Décio Trujilo
Quando aquela dupla de sujeitos que hoje a gente chamaria de malas-sem-alça decidiu criar um cordão carnavalesco no Bexiga dos anos 20, é claro que eles não imaginavam que a brincadeira viraria coisa séria nem que duraria para sempre. O que o Livinho e o Benedito Sardinha, dois gozadores de primeira que viviam atazanando os amigos, queriam, era só provocar a turma do time do Cai-Cai e arrumar motivo para esticar as batucadas para além da beira dos campos de futebol. Sem saber, criaram uma das mais importantes instituições da cultura popular de São Paulo, a escola de samba Vai-Vai, que nesta sexta-feira completa 80 anos. Sim, num 1º de janeiro, provavelmente depois de uma noite de algazarra, cachaça e batucada para celebrar a chegada da década de 30.
De lá para cá, o Vai-Vai entrou na vida de muita gente, e muita gente entrou na história do Vai-Vai (não estranhe o uso do masculino, pois foi assim que aprendi e era como se usava no tempo dos cordões): Geraldo Filme, Henricão (primeiro compositor da escola e primeiro Rei Momo negro de São Paulo), Pato N'água, Osvaldinho da Cuíca, Almir Guinetto, Beth Carvalho, Mário Sérgio do Fundo de Quintal, Ulysses Cruz. Mas a força da Bela Vista, é claro, foi construída mesmo por pessoas como o Livinho e o Sardinha, gente como o Célio, motorista da Secretaria da Justiça, a Denize, que trabalha na Assembleia Legislativa, a Neide, caixa de supermercado em Santo Amaro, o Zé Paulo, mecânico na zona leste, e um certo office-boy que comia poeira na Cachoeirinha e engolia fumaça no centro lá pelos anos 70 e hoje preside a escola, o Thobias.
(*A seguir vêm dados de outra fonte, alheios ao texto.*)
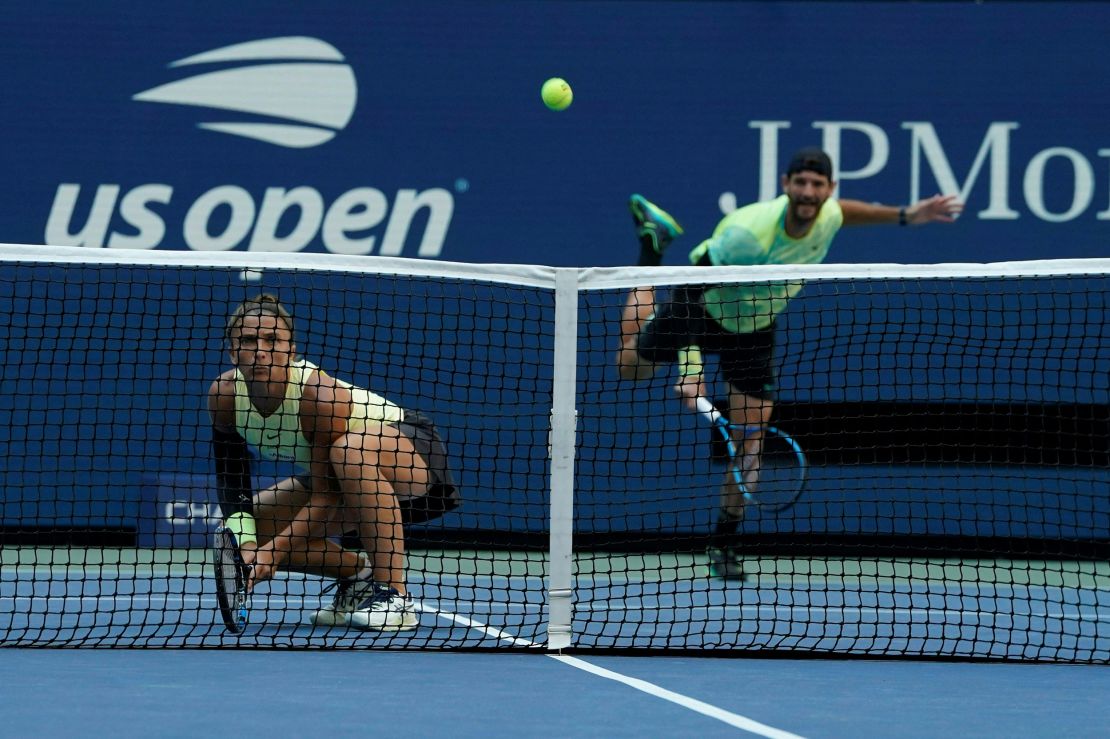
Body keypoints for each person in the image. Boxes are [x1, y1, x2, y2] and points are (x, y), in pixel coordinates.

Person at [616, 147, 962, 580]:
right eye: (800, 183)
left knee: (751, 440)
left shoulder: (828, 213)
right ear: (785, 184)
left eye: (817, 185)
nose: (808, 192)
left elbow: (843, 214)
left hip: (756, 328)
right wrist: (690, 369)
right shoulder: (748, 234)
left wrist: (907, 215)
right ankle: (652, 247)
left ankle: (724, 542)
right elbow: (689, 291)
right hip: (702, 309)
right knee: (631, 366)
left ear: (829, 189)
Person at [208, 293, 459, 630]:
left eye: (273, 340)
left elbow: (324, 498)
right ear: (233, 351)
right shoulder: (225, 396)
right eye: (249, 340)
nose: (261, 350)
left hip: (410, 461)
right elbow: (231, 478)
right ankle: (358, 579)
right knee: (250, 524)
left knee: (347, 451)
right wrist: (251, 544)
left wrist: (274, 553)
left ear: (291, 349)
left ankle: (394, 596)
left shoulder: (318, 395)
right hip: (348, 487)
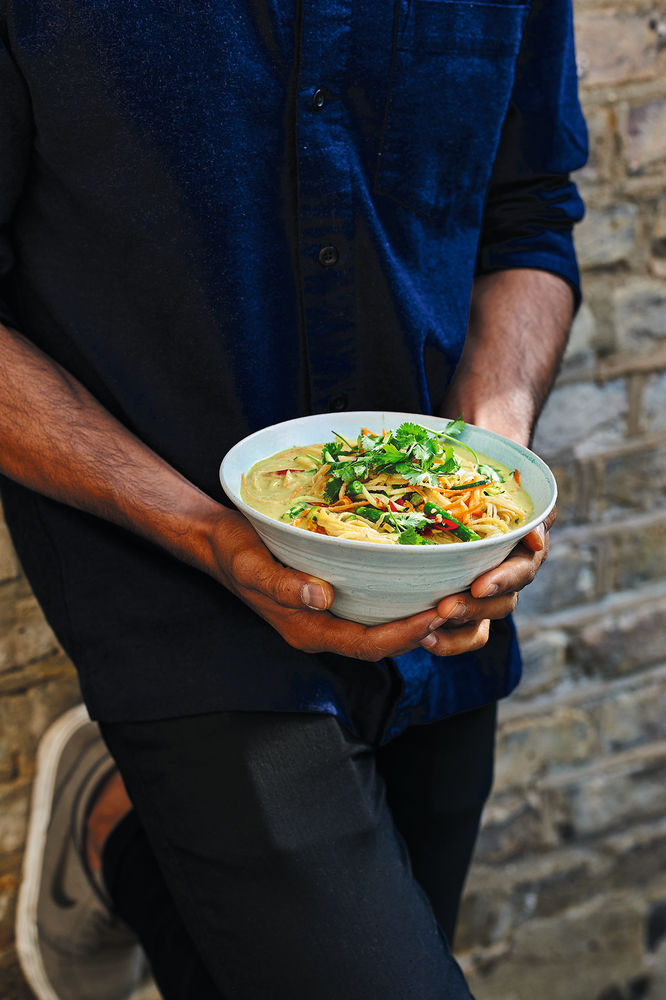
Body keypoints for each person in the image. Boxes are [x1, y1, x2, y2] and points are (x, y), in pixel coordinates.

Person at [1, 1, 587, 997]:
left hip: (437, 608)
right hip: (165, 586)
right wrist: (201, 529)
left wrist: (479, 474)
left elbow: (527, 216)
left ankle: (122, 841)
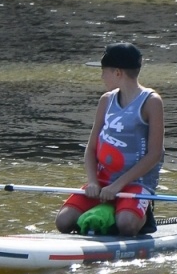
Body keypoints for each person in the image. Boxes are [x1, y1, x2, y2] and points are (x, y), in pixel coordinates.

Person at [56, 42, 165, 236]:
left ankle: (137, 215)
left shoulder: (152, 102)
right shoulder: (106, 100)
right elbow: (90, 149)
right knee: (63, 222)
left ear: (117, 73)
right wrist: (92, 182)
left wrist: (117, 186)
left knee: (127, 226)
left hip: (135, 184)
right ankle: (105, 212)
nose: (101, 77)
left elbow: (155, 154)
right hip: (102, 184)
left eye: (103, 71)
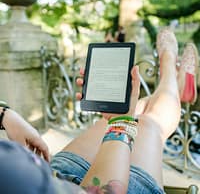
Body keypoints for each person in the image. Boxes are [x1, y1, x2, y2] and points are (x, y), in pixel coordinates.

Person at [0, 28, 198, 194]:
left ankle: (172, 84)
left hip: (56, 174)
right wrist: (122, 124)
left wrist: (4, 115)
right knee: (149, 123)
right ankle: (169, 69)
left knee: (116, 117)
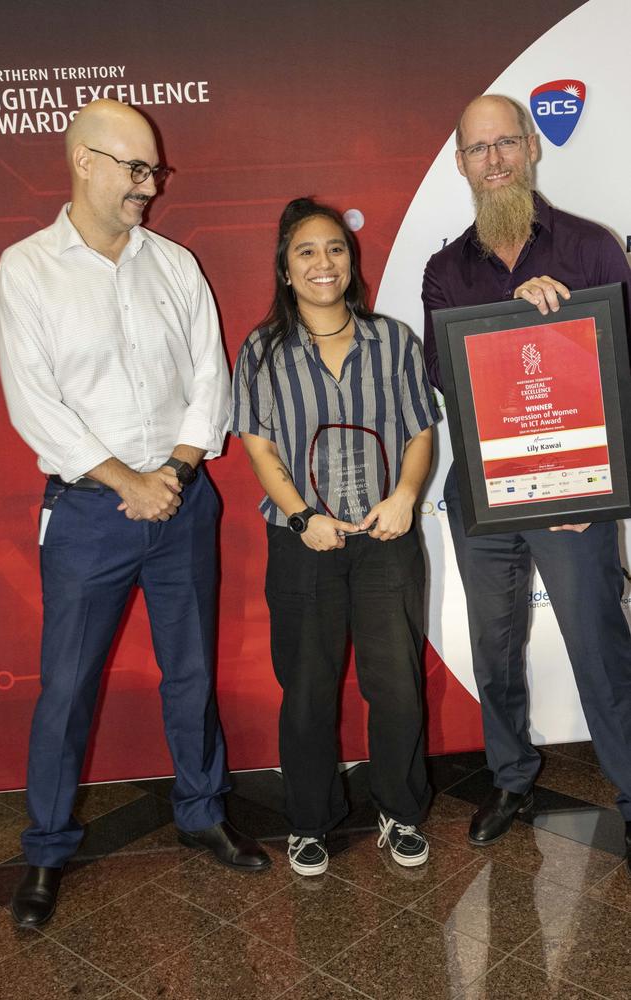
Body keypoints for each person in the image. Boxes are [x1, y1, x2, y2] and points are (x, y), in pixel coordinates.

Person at [0, 98, 270, 928]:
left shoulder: (174, 264)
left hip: (182, 500)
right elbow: (34, 404)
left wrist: (176, 471)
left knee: (189, 671)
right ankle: (45, 851)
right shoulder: (28, 268)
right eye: (136, 168)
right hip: (88, 513)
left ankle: (202, 813)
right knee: (68, 685)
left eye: (154, 171)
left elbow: (209, 378)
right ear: (84, 162)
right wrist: (127, 480)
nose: (149, 186)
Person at [422, 93, 631, 871]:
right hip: (483, 497)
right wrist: (517, 326)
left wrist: (593, 491)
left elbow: (625, 370)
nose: (496, 160)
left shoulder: (591, 247)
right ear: (461, 163)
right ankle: (511, 779)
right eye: (479, 149)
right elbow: (446, 375)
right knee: (495, 648)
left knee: (600, 651)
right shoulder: (446, 270)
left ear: (532, 148)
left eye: (507, 142)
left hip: (572, 499)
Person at [231, 197, 438, 875]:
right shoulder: (263, 350)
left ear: (352, 261)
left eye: (336, 249)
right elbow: (258, 445)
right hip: (303, 544)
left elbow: (419, 432)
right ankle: (310, 820)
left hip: (387, 540)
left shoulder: (395, 340)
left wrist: (406, 497)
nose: (324, 262)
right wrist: (300, 516)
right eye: (306, 252)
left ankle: (400, 812)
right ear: (286, 270)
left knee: (397, 685)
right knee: (309, 686)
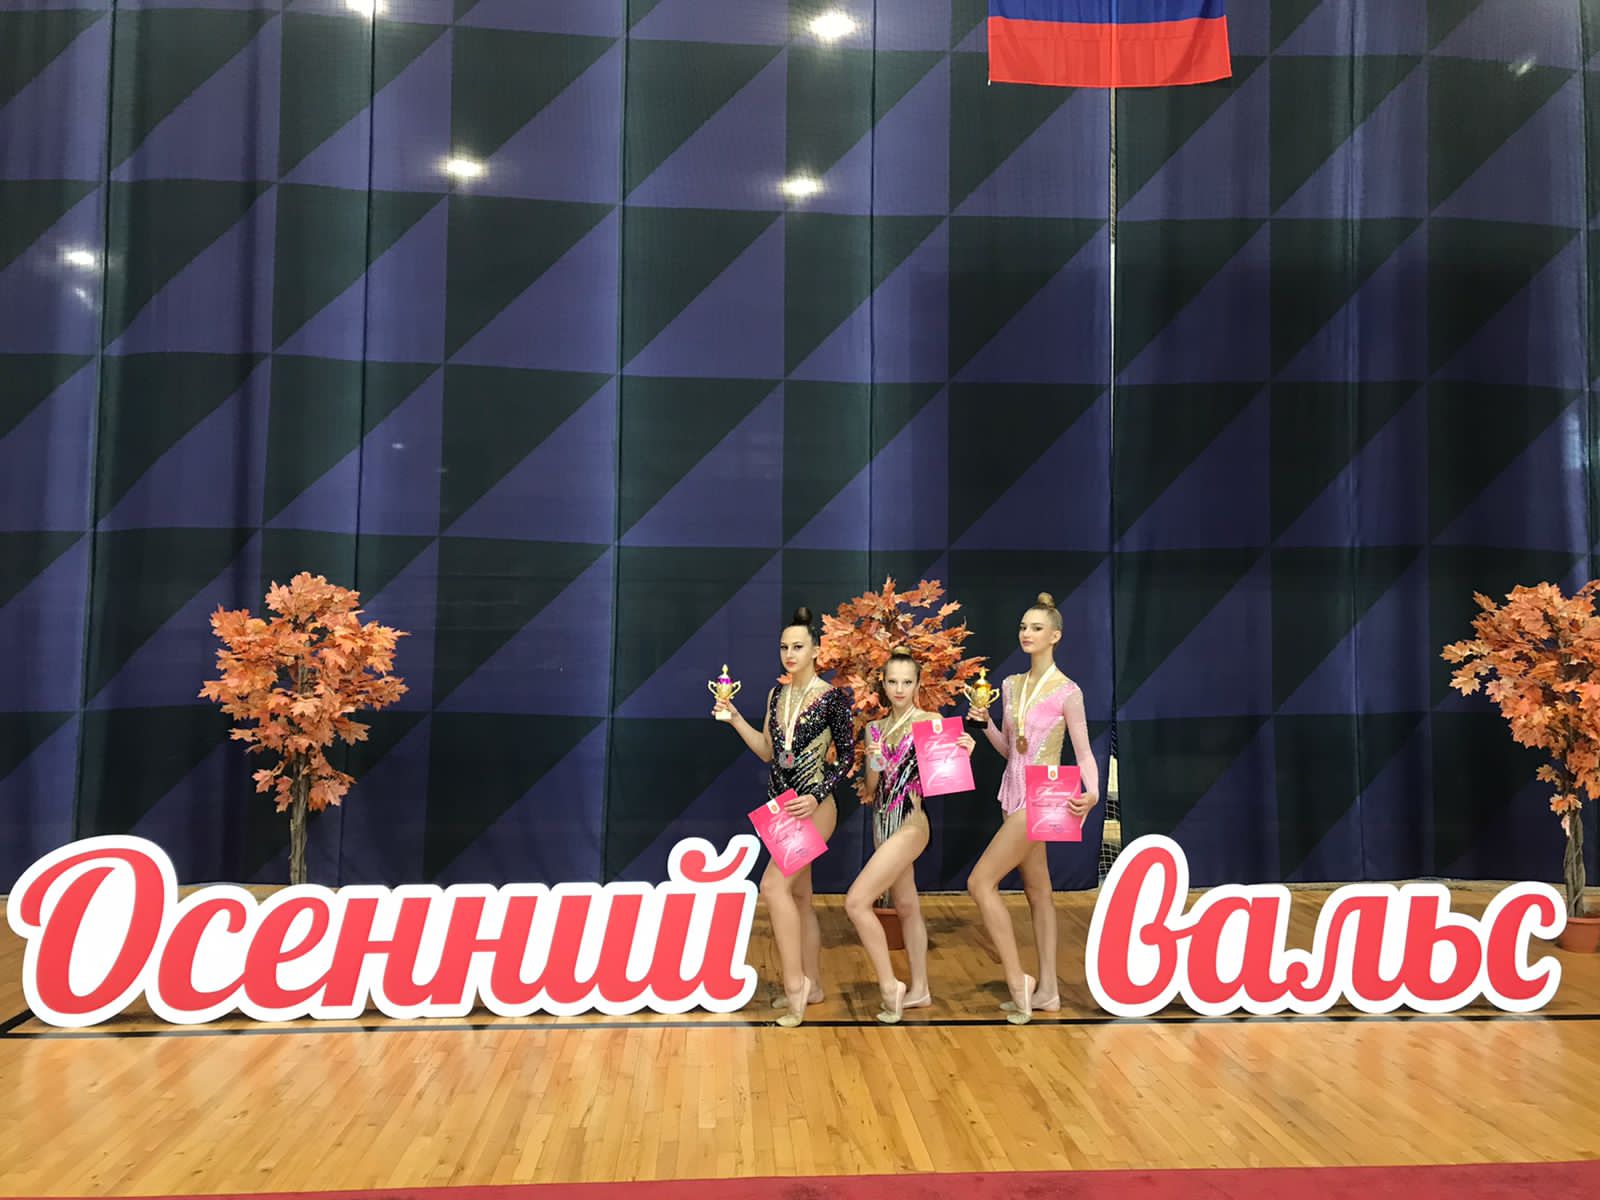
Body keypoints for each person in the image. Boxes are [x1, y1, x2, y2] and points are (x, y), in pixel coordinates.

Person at [714, 606, 855, 1026]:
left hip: (814, 808)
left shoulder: (831, 699)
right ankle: (814, 985)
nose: (790, 654)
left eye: (798, 647)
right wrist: (734, 718)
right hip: (780, 809)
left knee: (773, 886)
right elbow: (768, 752)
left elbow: (848, 757)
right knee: (800, 898)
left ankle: (795, 988)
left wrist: (817, 795)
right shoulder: (777, 696)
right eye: (784, 647)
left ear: (816, 651)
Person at [966, 592, 1099, 1024]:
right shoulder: (1009, 686)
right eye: (1024, 627)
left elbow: (1083, 752)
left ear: (1055, 636)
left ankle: (1018, 980)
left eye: (1036, 628)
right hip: (1012, 792)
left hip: (1043, 799)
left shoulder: (1068, 692)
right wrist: (986, 724)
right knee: (1038, 893)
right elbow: (1012, 750)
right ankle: (1049, 991)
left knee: (980, 882)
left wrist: (1093, 792)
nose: (1027, 633)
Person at [843, 648, 975, 1022]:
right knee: (906, 905)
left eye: (906, 682)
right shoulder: (874, 728)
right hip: (881, 823)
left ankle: (891, 986)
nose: (899, 689)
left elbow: (946, 776)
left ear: (918, 685)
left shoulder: (930, 721)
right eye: (892, 681)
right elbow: (871, 789)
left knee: (856, 902)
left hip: (912, 822)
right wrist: (874, 759)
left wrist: (964, 752)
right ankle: (921, 989)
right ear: (883, 685)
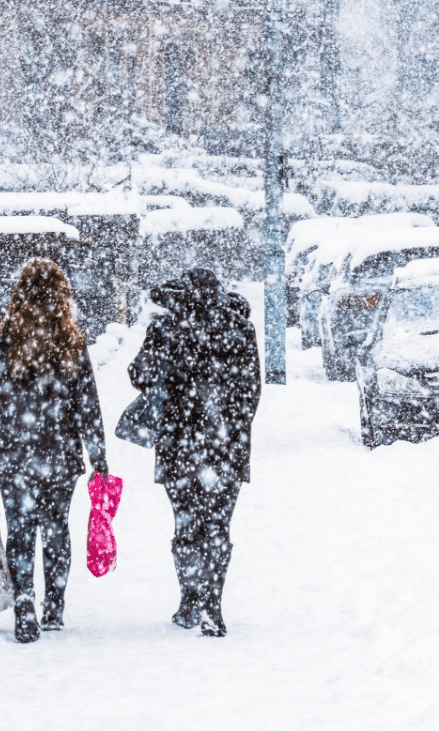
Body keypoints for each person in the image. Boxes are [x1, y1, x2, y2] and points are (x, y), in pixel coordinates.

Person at [0, 257, 109, 644]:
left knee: (21, 530)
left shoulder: (3, 341)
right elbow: (87, 405)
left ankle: (25, 600)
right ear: (62, 295)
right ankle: (55, 604)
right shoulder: (71, 341)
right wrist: (99, 458)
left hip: (15, 456)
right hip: (60, 455)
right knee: (56, 528)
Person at [127, 267, 262, 638]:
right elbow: (251, 394)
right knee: (217, 526)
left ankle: (190, 600)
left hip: (178, 445)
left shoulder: (166, 329)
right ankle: (212, 605)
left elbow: (140, 376)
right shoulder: (240, 330)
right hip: (225, 448)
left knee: (186, 524)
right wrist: (229, 430)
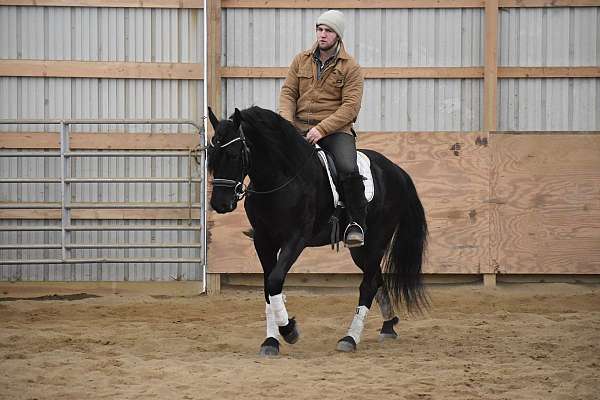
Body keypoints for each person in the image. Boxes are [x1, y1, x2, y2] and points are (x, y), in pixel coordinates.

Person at [279, 9, 367, 248]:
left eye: (328, 31)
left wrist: (322, 129)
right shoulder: (301, 60)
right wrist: (286, 123)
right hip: (298, 129)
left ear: (337, 35)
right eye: (319, 29)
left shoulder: (351, 67)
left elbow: (350, 107)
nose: (322, 35)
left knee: (348, 168)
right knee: (271, 161)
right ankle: (267, 222)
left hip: (335, 132)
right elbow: (288, 93)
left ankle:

Cada torcedor tem uma história com o Vai-Vai que vale um livro. No meu caso, a relação foi nascendo aos poucos. Como menino corintiano, era meio inevitável. Nos começo dos anos 70 havia muita coisa em comum entre Vai-Vai e Corinthians: ambos alvinegros, ambos curtindo uma fila de títulos, ambos sem-teto (aliás, ainda são). Mas foram dois episódios em 1976 que selaram nosso vínculo. O primeiro, no carnaval, minha estréia na São João, com o lindo samba em homenagem ao genial Solano Trindade, as alas de passo marcado vestidas de corte francesa, a bateria inconfundível e, claro, mais um título perdido para o Camisa (olha o masculino aí, de novo). O segundo capítulo foi em dezembro, na invasão corintiana ao Maracanã, quando os batuqueiros do Bexiga sustentaram o samba que embalou a festa da Fiel.
Com o tempo a gente aprende que samba e futebol têm vários pontos em comum, mas não são a mesma coisa. O tratamento ao adversário, por exemplo. As escolas são muitas, mas o samba é um só e é de todos. Sambistas são adversários uma vez por ano, parceiros de luta sempre e inimigos nunca. Por isso, quando uma escola faz 80 anos, como o Vai-Vai está fazendo, a festa é de todos porque representa a permanência do samba, que agoniza pelo menos desde 1979, segundo Nelson Sargento, mas não morre.
FESTA NA VILA TAMBÉM
Não é data redonda, como no caso do Vai-Vai, mas a Nenê de Vila Matilde também está fazendo aniversário, 61 anos. É outro caso de réveillon animado, mas essa história o seu Nenê está aí para contar de própria voz. O fato é que o pessoal da Vila acordou cheio de gás no 1º de janeiro de 1949 e criou essa supercampeã especialista em levantar arquibancadas aqui e no Rio. Sim, a Nenê desfilou na Sapucaí, foi em 1985, no desfile das campeãs, e fez sucesso entre as grandes cariocas.
Mas quem quiser ouvir a batucada mais famosa de São Paulo vai ter que ir ao Anhembi no domingo de carnaval ou esperar até o ano que vem. É que os últimos tempos não têm sido fáceis para a azul-e-branco, que em 2010 está no Grupo de Acesso. A Nenê é a primeira escola de muitos e a segunda de quase todos, orgulho da zona leste e uma festa para quem gosta de samba no pé em vez de desfile militar. Vai fazer falta no grupo principal e tem um grande desafio para voltar porque terá de enfrentar, entre outros, Unidos do Peruche e Camisa Verde.